Catalano offered the gunmen coffee, and bandaged a superficial wound for one of them. “I thought I would not be alive that night,” he told France 2 television. “They were never aggressive with me. If they had an ounce of humanity, it was towards me. They let me go. The thing I feared most was that they would find Lilian.”

For most of the siege, the Kouachis were in the director’s office with Catalano, on the other side of a thin wall from the kitchen where Lepère hid. Lepère heard one of them inspecting rooms. After an initial shootout with gendarmes, one came into the kitchen and opened the fridge and the cupboard next to the one where Lepère hid.

“He drank water from the tap above my head. I could see his shadow through the crack in the door,” Lepère said. “It was a surreal moment, like what you see in the movies. I thought, ‘If he dries his hands with the towel, it will pull the cupboard open and I’ll be finished’.”

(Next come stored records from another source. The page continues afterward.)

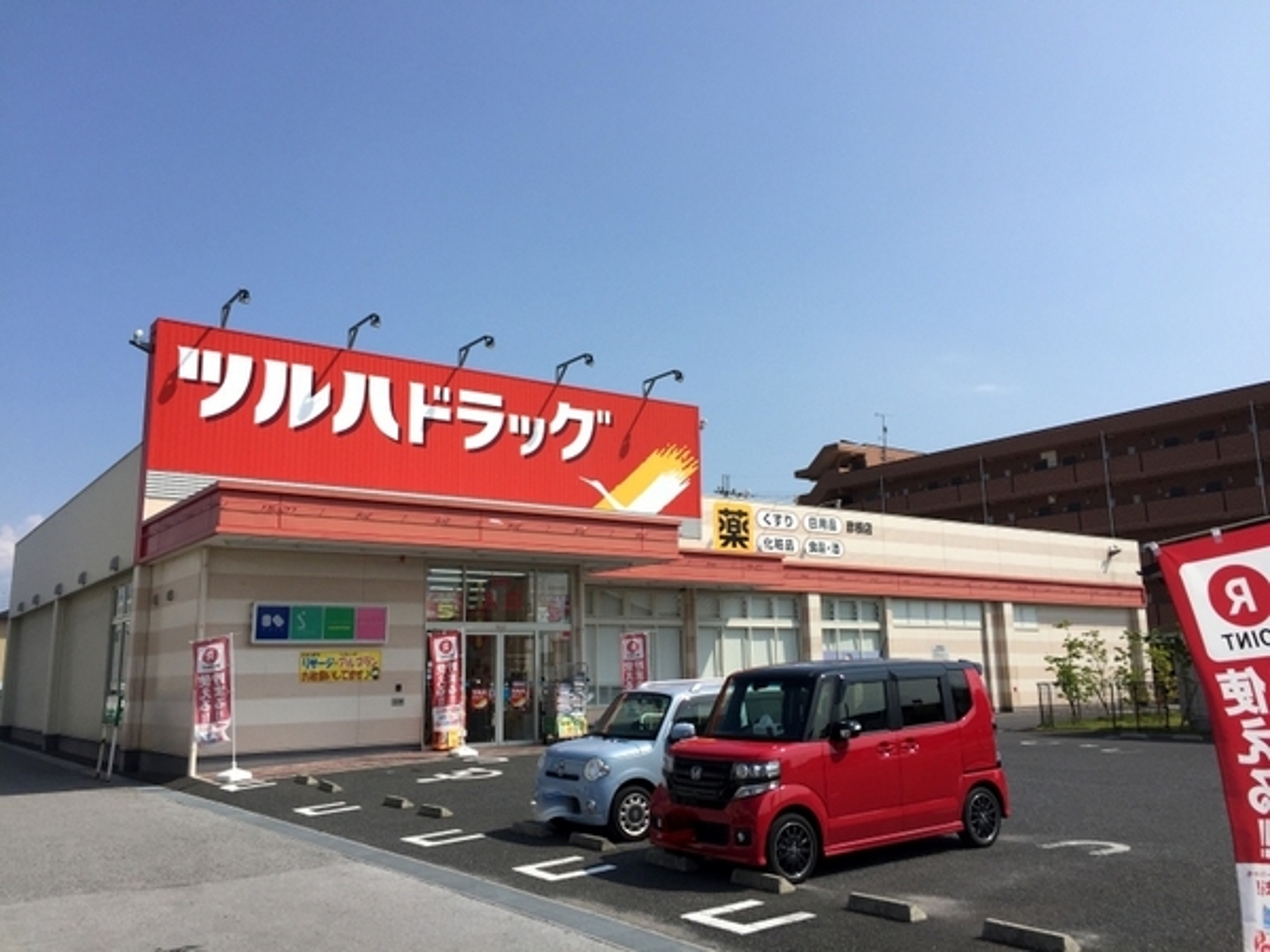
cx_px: 635
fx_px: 1064
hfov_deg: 61.7
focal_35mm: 29
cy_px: 476
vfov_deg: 48.2
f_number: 2.2
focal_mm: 4.15
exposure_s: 1/2639
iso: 32
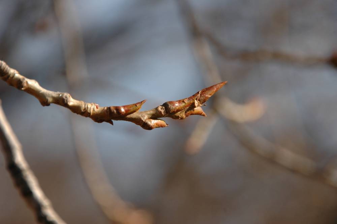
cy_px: 112
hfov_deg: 5.5
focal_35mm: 375
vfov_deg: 3.7
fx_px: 3506
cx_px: 168
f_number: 8
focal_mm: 250
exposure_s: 1/320
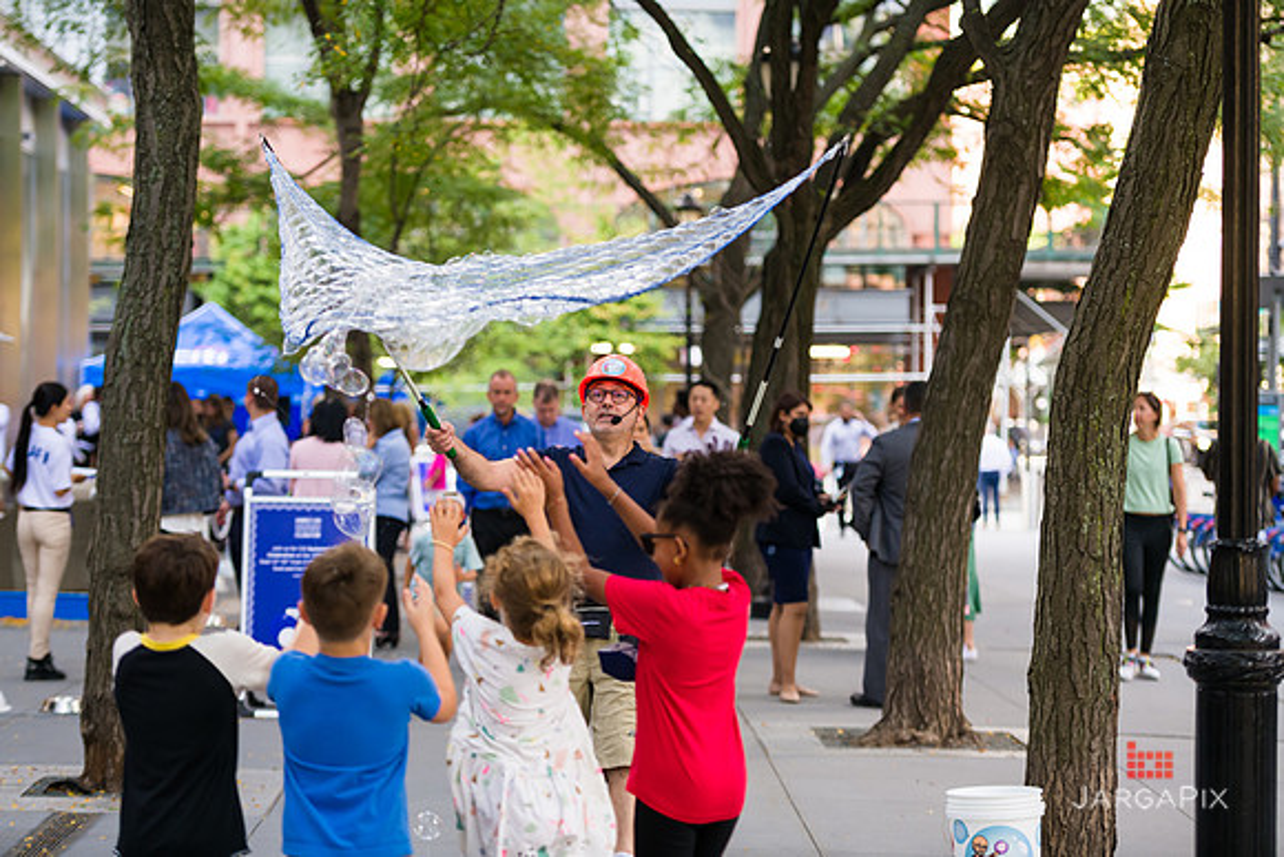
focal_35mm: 95
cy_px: 428
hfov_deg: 21.5
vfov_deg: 14.4
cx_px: 642
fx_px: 3389
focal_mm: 95
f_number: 3.2
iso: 400
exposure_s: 1/400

Because the wall between him and the gunmen was so thin, Lepère could not make the slightest sound. It took a quarter hour to extract his mobile telephone. He turned the ringer off and sent text messages to relatives. When his brother-in-law texted back that the family were in direct contact with police, “I shed a tear. I trembled. It really helped my morale.”

Just after 5pm, “There were two big explosions. My first feeling was liberation. I had been waiting more than eight hours without moving. I hurt all over.”

Gendarmes took Lepère out through a window, in case the plant was booby-trapped.

Survivors of the hostage-taking at the kosher supermarket in eastern Paris also spoke to France 2. Lassana Bathily, a supermarket employee, is a Muslim from Mali, like Ahmedy Coulibaly, who killed four Jewish hostages on Friday. “I showed the others where the walk-in fridge was in the basement, so they could hide there,” Bathily said. He found a way out of the building, then explained to police where the hostages were.

Coulibaly killed two hostages at the beginning of the siege. Two more were killed when they tried to overpower him. He watched the TV news and transmitted images from his portable computer.

“He wanted to know our origins,” said a former hostage who was not identified. “He told us that he was from Mali, and gave us a stupid, Islamist lesson on geopolitics. At 5pm there was an explosion. Everyone dove to the ground . . . Within two minutes he was dead and it was all over.”